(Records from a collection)

--------------------

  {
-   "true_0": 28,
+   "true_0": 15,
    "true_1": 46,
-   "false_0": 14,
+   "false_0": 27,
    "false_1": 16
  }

--------------------

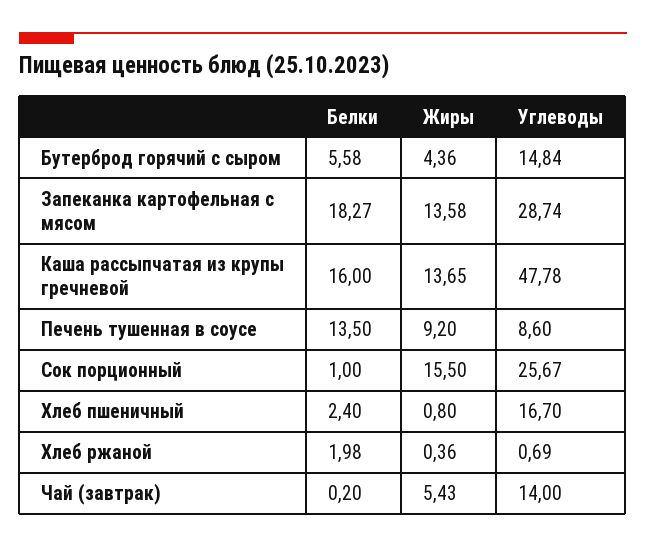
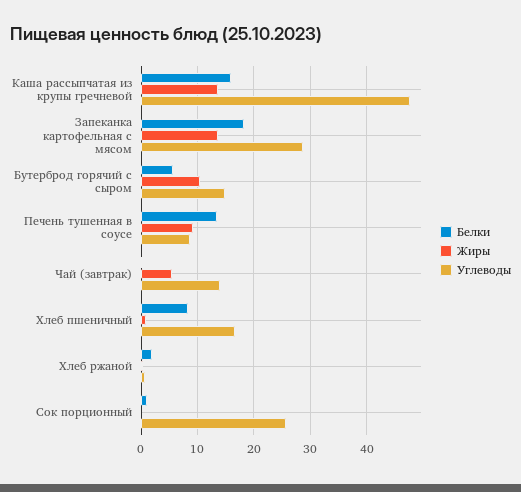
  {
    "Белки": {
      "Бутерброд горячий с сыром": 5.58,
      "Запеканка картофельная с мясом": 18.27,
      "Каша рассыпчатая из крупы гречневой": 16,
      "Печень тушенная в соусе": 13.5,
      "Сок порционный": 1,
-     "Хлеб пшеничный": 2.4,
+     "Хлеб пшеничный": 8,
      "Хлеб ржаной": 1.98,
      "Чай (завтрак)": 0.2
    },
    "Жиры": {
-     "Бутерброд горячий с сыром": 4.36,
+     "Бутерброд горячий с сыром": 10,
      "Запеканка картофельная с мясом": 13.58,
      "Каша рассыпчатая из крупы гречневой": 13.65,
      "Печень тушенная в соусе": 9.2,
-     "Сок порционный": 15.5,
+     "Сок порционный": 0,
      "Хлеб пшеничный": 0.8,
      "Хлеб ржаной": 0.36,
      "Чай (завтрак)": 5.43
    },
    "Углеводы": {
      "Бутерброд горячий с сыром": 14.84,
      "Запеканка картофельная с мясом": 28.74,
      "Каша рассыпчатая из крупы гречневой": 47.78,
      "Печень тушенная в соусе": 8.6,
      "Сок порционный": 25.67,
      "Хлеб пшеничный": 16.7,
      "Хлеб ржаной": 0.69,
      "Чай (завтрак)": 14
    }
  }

--------------------

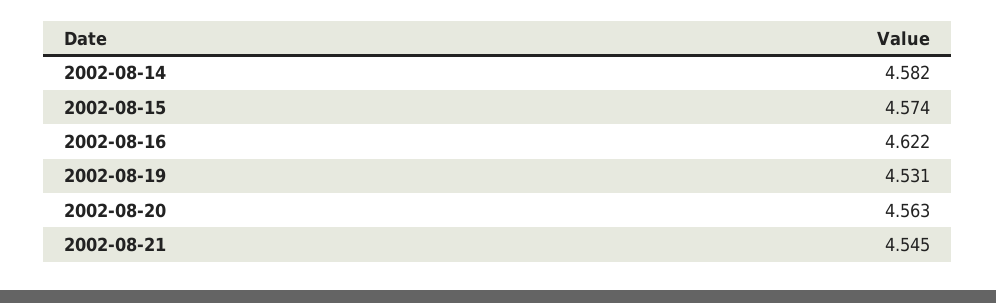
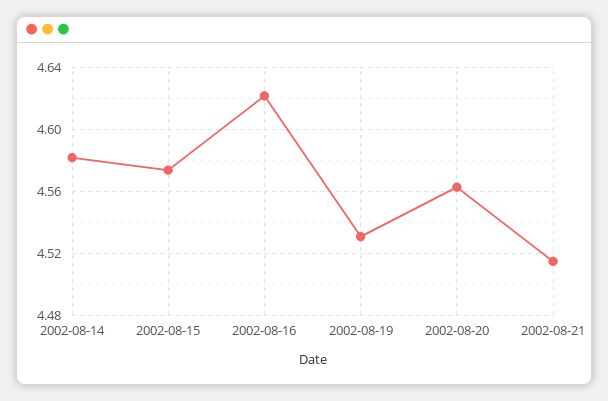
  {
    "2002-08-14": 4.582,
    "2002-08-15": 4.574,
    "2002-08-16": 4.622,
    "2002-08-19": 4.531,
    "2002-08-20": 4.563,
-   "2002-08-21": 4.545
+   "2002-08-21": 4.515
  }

--------------------

Brief: Exactly how many lines of the data above hold the word "соусе"? The number is the whole answer.

Result of this task: 3